PROBLEMAS POR RESOLVER:
1/ ¿Puedes copiar palabra por palabra el pasaje del texto sobre Fraga y Garzón que comienza en "Estos días se" y acaba en "tierras del Cid."?
2/ ¿Podrías prolongar el texto sobre Fraga y Garzón a partir de su última oración?

DOCUMENTO:
Estos días se le han rendido homenajes a Fraga como de jefe de Estado. Se ha tratado su figura y aporte como de caracter imprescindible para la transformación democrática española. Se le ha concedido, con notable holgura en torno a la verdad, el honor de haber sido, junto al rey, el padre de la paz y la armonía en tierras del Cid.
Baltasar Garzón, sin embargo, es un hombre íntegramente formado en el período democrático y conocido por su actuación civilizadora y contributiva al progreso de España y a la toma de distancia de la nostalgia por su identidad feudal. Garzón se empleó a fondo como adalid de la justicia en la lucha contra ETA, contra la guerra sucia durante el gobierno de González, representada en los GAL, en ambas con los elogios y el apoyo incondicional del Partido Popular. Se hizo un nombre a nivel mundial en la lucha contra la impunidad de los crímenes de lesa humanidad, dio orden de extraditar a Augusto Pinochet, se empleó contra elementos criminales de los últimos gobiernos militares de Argentina y cometió la terrible imprudencia y candidez de iniciar un juicio contra la corrupción que azotaba al seno del Partido Popular. Su mayor osadía fue abrir una causa contra el franquismo, en la que más que perseguir a los asesinos de ciento veinte mil personas en la posguerra civil, los llamados paseados, ya que eran baleados durante un paseo y mal enterrados al borde de los caminos y carreteras de entonces, procuraba esclarecer los hechos y darles correcto entierro y trato a las víctimas.

LISTADO:

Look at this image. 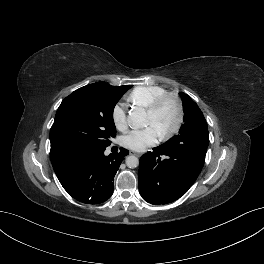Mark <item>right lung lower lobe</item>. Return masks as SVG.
Segmentation results:
<instances>
[{
    "instance_id": "obj_1",
    "label": "right lung lower lobe",
    "mask_w": 264,
    "mask_h": 264,
    "mask_svg": "<svg viewBox=\"0 0 264 264\" xmlns=\"http://www.w3.org/2000/svg\"><path fill=\"white\" fill-rule=\"evenodd\" d=\"M106 147L69 143L52 147L50 159L64 189L76 200L98 204L113 194L114 176L128 150L105 156Z\"/></svg>"
}]
</instances>
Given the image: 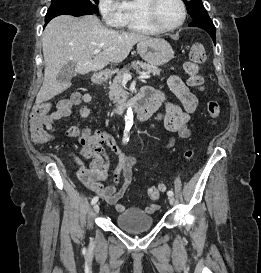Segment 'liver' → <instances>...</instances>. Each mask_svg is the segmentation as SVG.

RESULTADOS POR TAREA:
1/
Estos días se le han rendido homenajes a Fraga como de jefe de Estado. Se ha tratado su figura y aporte como de caracter imprescindible para la transformación democrática española. Se le ha concedido, con notable holgura en torno a la verdad, el honor de haber sido, junto al rey, el padre de la paz y la armonía en tierras del Cid.

2/
Cabe decir que, aún hoy, los familiares de más de cien mil personas asesinadas no han sido autorizados siquiera a poder desenterrar los huesos de sus familiares y a recibir el trato de víctimas, equiparable a otras, que, con que fuesen atendidas en su dolor y sus reclamos solo con el diez por ciento de dedicación y deferencia que se les otorga a las víctimas del terrorismo de ETA, estarían más que satisfechas.
Esta temeridad le costó a Garzón dos cosas.
Una fue que el sindicato Manos Limpias, organización de clara y diáfana ideología fascista, lo denunciase y fuese admitida a trámite tal denuncia por los juzgados, y la segunda es que los delincuentes investigados también lo denunciasen por presuntas escuchas irregulares en los interrogatorios de los reos con sus abogados. Tiene una tercera causa por haber cobrado dinero del Banco Santander en una conferencia universitaria que impartió en los Estados Unidos.
Aún concurre una cuarta razón, que no constituye causa judicial, y es que algunos consideran que Garzón era proclive al espectáculo. Y muchos otros observamos, bendita la hora en que se convirtieron en noticias mediáticas, la desaprovación de semejantes conductas y la persecusión de sus ejecutores.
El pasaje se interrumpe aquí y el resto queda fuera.